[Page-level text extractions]

────────────────

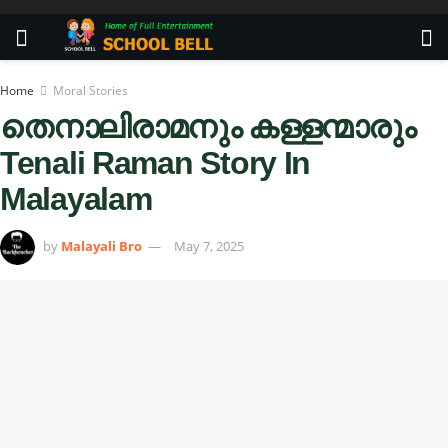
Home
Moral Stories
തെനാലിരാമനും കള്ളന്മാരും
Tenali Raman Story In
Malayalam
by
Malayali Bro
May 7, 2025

────────────────

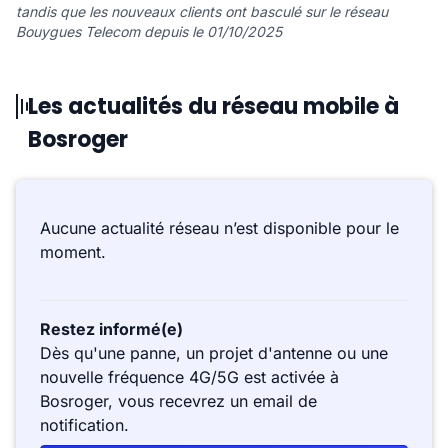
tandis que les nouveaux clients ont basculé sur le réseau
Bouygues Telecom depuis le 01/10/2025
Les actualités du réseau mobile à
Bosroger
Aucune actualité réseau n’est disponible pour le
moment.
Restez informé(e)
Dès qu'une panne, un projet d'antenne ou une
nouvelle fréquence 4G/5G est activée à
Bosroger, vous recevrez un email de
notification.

────────────────

## Exercise
Copy each line of the records containing the string "réseau".

## The answer
tandis que les nouveaux clients ont basculé sur le réseau
Les actualités du réseau mobile à
Aucune actualité réseau n’est disponible pour le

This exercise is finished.